JUNEAU — Lawmakers said Wednesday they have inched closer to a deal about statewide construction and capital spending plans. But the negotiations remain slow and out of sight, with senators maintaining their effort to protect a slate of energy projects from Gov. Sean Parnell’s veto power.
House leaders said they made an offer to senators Tuesday of agreeing to remove major slices of that energy money — for renewable energy grants and home energy-efficiency construction subsidies — and deal with them separately.
Senate leaders said later they had agreed.
“It was their concern. We addressed it,” said Sen. Lyman Hoffman, D-Bethel.
Senate President Gary Stevens, R-Kodiak, called it the fifth concession made as his chamber prepares to send the House the budget, which would stand just less than $2.6 billion after the change.
House Speaker Mike Chenault said he also asked senators to set aside another pot of money — for work on a proposed intrastate natural gas pipeline — for separate debate.
But House leaders maintained criticism of senators’ extended hold on the budget bill — a companion to the $9 billion operating budget, which funds the day-to-day operation of government. They favor use of the public committee process, where legislative panels from both sides get separate cracks at shaping spending plans, and House leaders pushed reporters to hold senators accountable for monopolizing control.
“We continue to stress the process that the bills need to go through,” Chenault said.

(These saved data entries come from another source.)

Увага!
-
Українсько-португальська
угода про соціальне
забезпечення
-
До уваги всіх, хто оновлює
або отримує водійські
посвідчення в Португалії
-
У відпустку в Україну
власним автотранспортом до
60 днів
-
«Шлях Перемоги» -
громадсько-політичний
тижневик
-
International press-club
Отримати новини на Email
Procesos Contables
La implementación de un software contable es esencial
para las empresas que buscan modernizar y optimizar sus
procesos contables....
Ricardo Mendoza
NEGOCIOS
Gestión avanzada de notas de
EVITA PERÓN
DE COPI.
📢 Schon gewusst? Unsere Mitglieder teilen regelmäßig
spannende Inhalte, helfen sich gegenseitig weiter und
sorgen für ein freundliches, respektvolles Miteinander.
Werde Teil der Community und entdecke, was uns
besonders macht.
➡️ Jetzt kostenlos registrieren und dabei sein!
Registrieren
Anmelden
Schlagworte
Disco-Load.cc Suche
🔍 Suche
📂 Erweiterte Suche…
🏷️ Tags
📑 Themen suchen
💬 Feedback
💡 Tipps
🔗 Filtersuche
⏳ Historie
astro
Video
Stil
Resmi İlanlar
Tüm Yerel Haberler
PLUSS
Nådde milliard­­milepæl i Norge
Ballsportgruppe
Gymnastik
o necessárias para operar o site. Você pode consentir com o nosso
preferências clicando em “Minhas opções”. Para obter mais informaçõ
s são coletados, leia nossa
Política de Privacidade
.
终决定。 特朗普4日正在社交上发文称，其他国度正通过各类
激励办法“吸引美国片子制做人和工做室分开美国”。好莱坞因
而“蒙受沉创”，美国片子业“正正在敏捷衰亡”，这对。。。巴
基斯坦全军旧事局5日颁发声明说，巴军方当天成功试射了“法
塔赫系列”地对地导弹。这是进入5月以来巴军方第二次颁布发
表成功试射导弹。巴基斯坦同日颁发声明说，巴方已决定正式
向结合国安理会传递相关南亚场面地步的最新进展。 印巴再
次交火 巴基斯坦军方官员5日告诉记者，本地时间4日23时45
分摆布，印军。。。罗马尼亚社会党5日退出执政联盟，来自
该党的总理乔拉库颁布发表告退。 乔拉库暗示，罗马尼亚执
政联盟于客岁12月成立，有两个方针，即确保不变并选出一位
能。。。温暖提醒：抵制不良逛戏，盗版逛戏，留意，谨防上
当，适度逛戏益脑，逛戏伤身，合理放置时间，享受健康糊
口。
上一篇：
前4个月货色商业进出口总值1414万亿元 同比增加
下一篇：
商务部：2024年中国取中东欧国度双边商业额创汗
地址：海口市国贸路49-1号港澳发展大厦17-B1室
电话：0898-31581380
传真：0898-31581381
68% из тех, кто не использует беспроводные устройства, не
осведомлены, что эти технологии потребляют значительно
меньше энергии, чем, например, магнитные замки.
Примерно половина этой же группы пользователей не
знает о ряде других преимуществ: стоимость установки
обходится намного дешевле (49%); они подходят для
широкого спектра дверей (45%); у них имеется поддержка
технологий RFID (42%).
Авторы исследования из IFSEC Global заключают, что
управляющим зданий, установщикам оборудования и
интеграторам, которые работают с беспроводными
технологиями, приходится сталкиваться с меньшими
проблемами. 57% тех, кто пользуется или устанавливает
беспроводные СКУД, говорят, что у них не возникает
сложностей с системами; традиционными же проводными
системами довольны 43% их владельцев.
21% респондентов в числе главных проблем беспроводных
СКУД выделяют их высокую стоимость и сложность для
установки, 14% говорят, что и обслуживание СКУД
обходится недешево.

Senators suggested the House could schedule hearings on its version of the capital budget, House Bill 107.
The House Finance Committee has planned a trip to Anchorage on Friday for a meeting on specific aspects of the capital spending plan. Both members from the Fairbanks area say they will skip it and participate from Juneau through distance technology.
The meeting’s morning session will focus on energy projects included in a tentative capital spending plan, Senate Bill 46. That afternoon, it will meet with the Attorney General John Burns, who on Tuesday said the Senate’s strategy is unconstitutional. That opinion followed April 22 advice from a legislative attorney to Chenault that offered a more mixed view of senators’ decisions to date, which lean on the use of protective “contingency” clauses.
Rep. Bill Stoltze, R-Chugiak and a Finance Committee co-chairman, said the meeting will ensure a fresh set of ears hears the discussion happening in Juneau. The Legislature is almost two weeks into a special session.
Rep. David Guttenberg, D-Fairbanks, said the meeting feels “staged,” partly because Anchorage residents can already participate in Capitol meetings through electronic media.
“This is where the job is, this is where the people that are negotiating are. This is where the votes get taken,” he said of his decision to stay in Juneau.
Rep. Tammie Wilson, R-North Pole, said logistics prevented her from traveling with the group. She said she sees value in an Anchorage meeting to help people outside Juneau understand the issues at stake.
Wilson said she suspects many, for example, don’t realize senators’ tentative energy package pulls $51 million for energy-efficiency subsidies and $60 million to reimburse TransCanada for work on a natural gas pipeline plan into one take-it-or-leave-it envelope.